Low-Power Optoelectronic Synaptic Transistors with Multimodal Neuromorphic Computation and Retinal-Inspired Multiband Optical Binary Communication

Biomimetic neuromorphic optoelectronics exude tempting attraction in multimodal interaction and visual applications because of their capability of integrating sensing, memorizing, and processing in a single device. Herein, a natural dextran film that is intrinsically green and transparent is employed as the dielectric of the optoelectronic synaptic transistors (OSTs). The resulting dextran-OSTs that operate at an ultralow energy consumption (15.89 aJ) exhibit multimodal neuromorphic computation ability with excellent synaptic plasticity, including pair-pulse facilitation (PPF, as high as 494%), spike voltage/frequency/duration/number-dependent plasticity, and a high recognition accuracy of 89.95% by handwritten digital datasets.
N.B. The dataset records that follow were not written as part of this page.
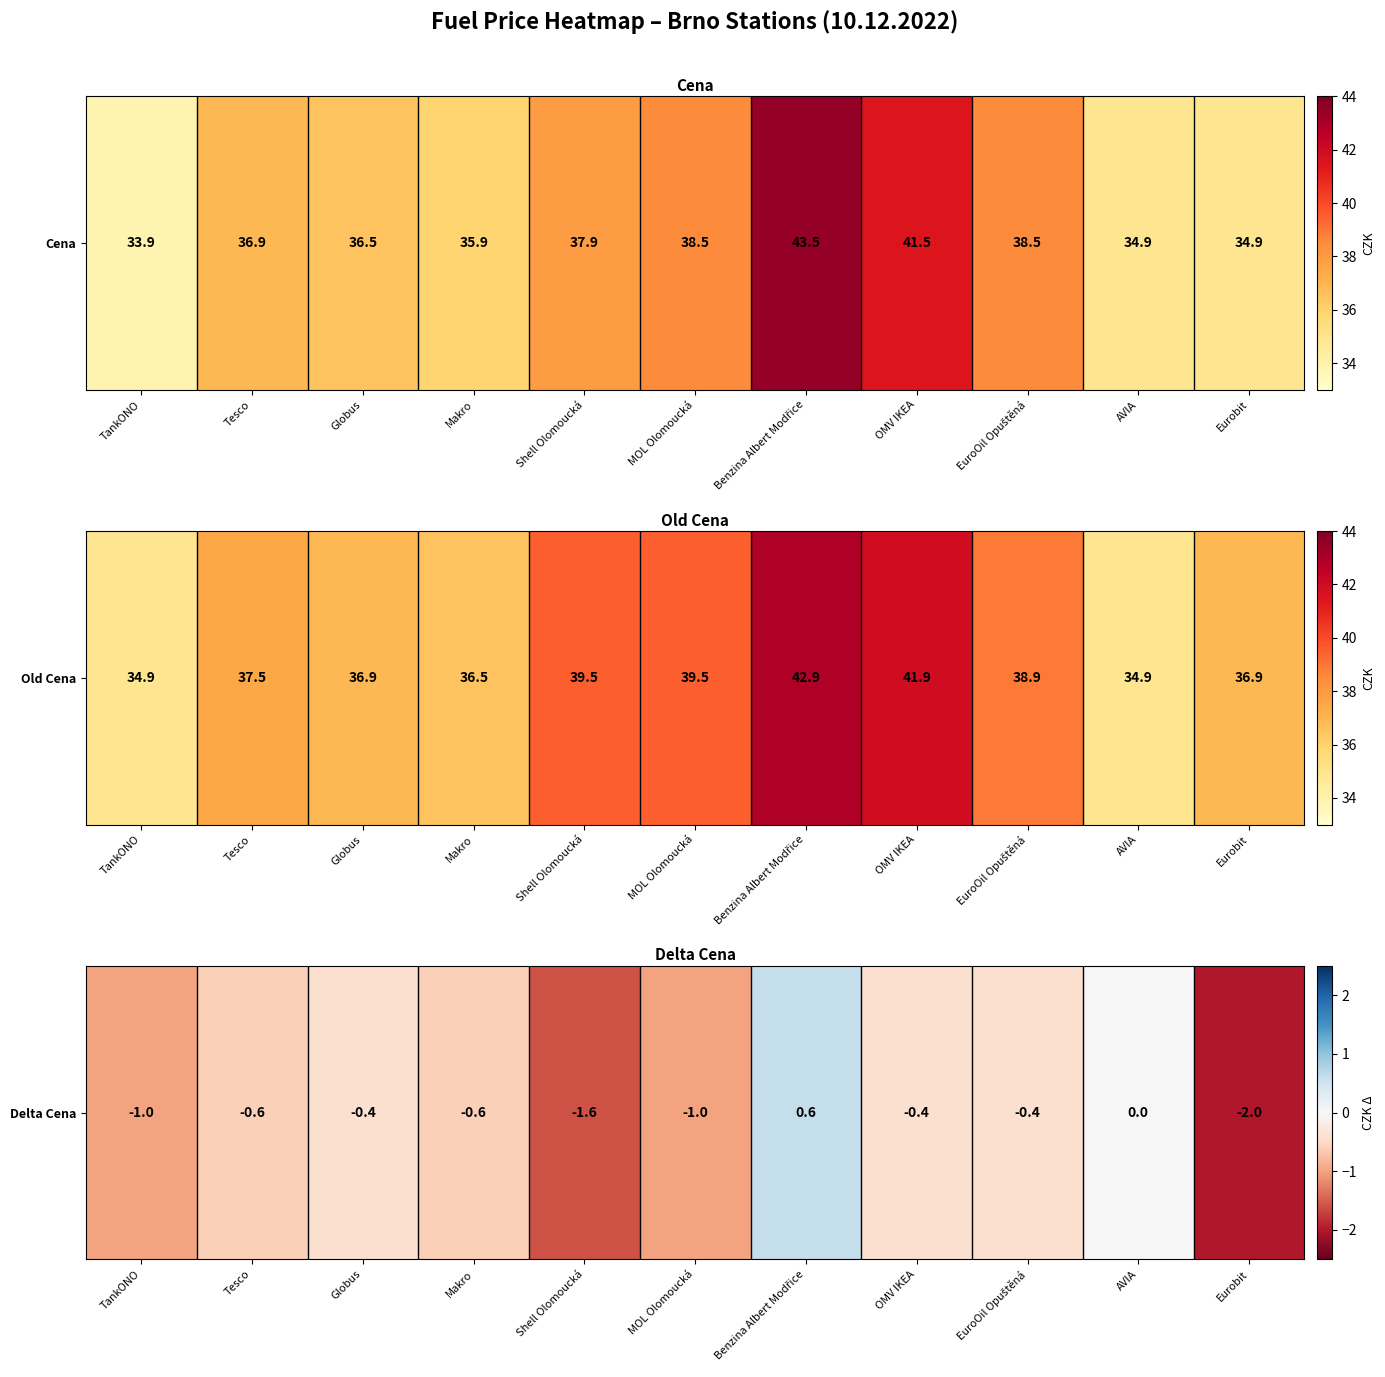

Which label corresponds to the smallest value in the chart?

Eurobit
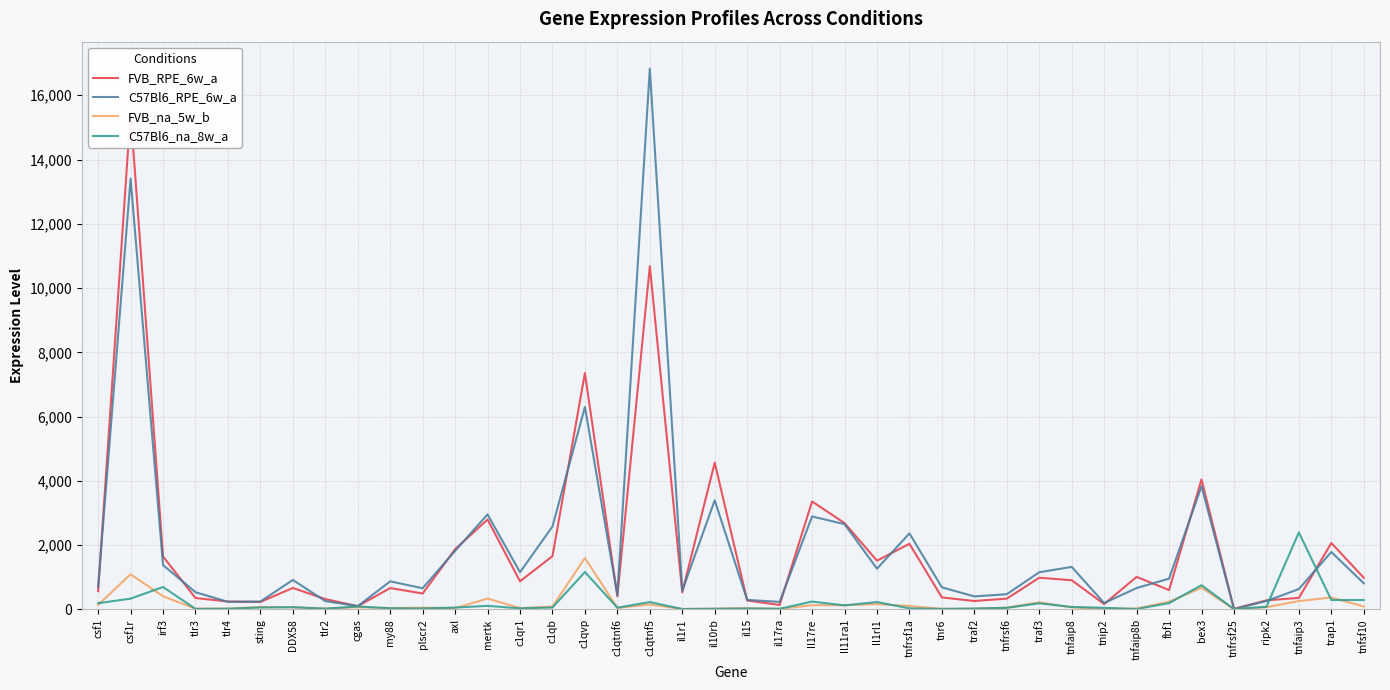

True or false: FVB_na_5w_b and FVB_RPE_6w_a intersect in this chart.

False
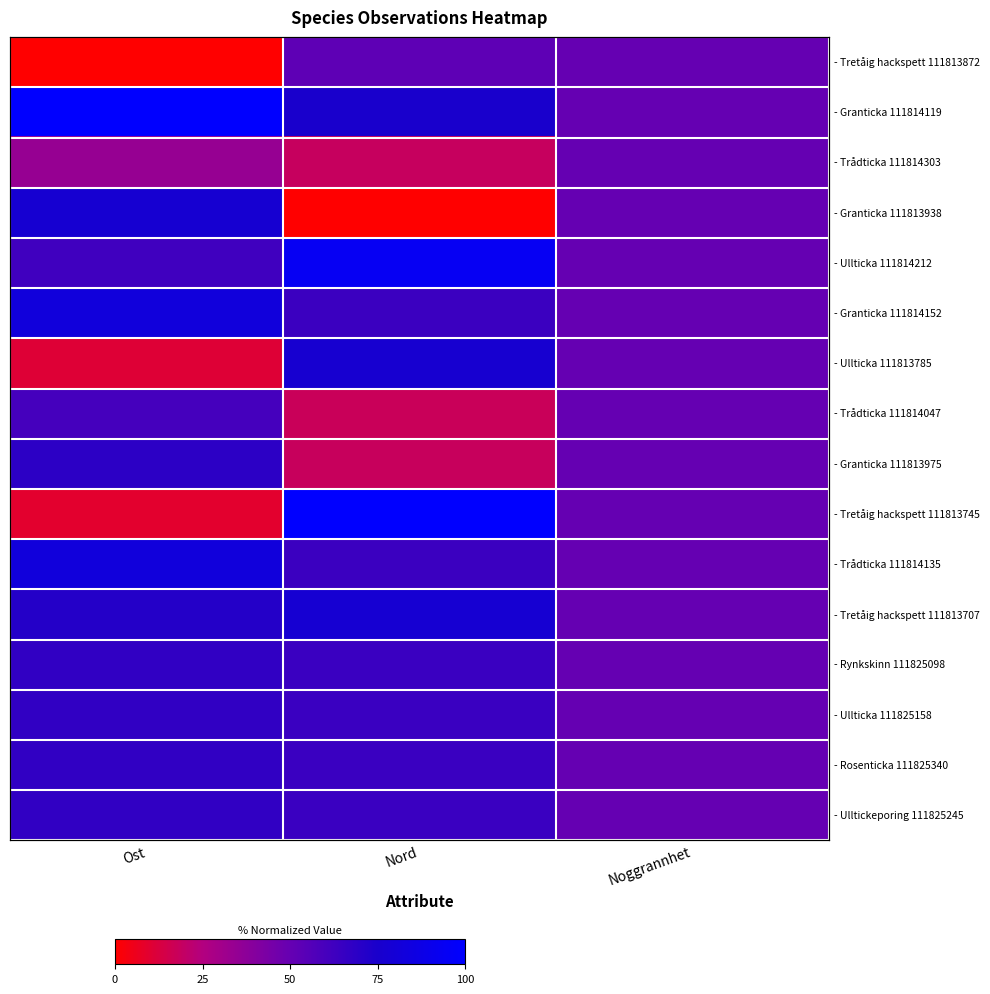

What is the total value across all series at Noggrannhet?

800.0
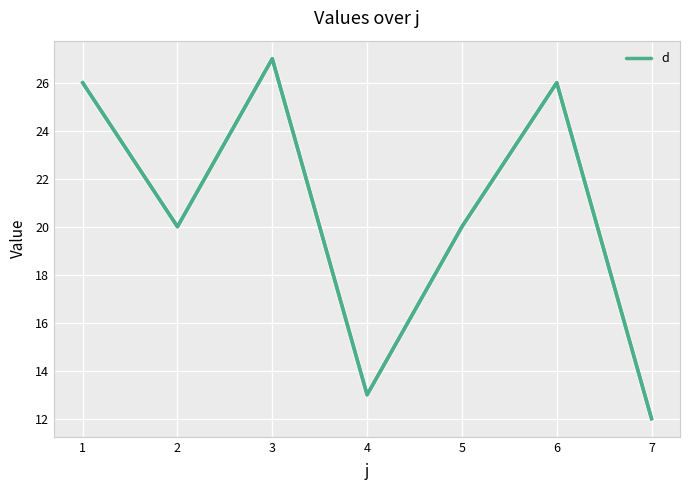

At which category does the chart reach its peak across all series?

3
Furthermore, the device exhibits visual self-adaptation ability and audiovisual fusion effect, showcasing the immense potential in self-adaptation and synergy sensing. More importantly, the dextran-OSTs can significantly advance the capabilities of binary optical information processing and memorizing. This demonstrates the great advantages of dextran-OSTs in multimodal neuromorphic computation, visual self-adaptation, synergy sensing, and multiband optical communication.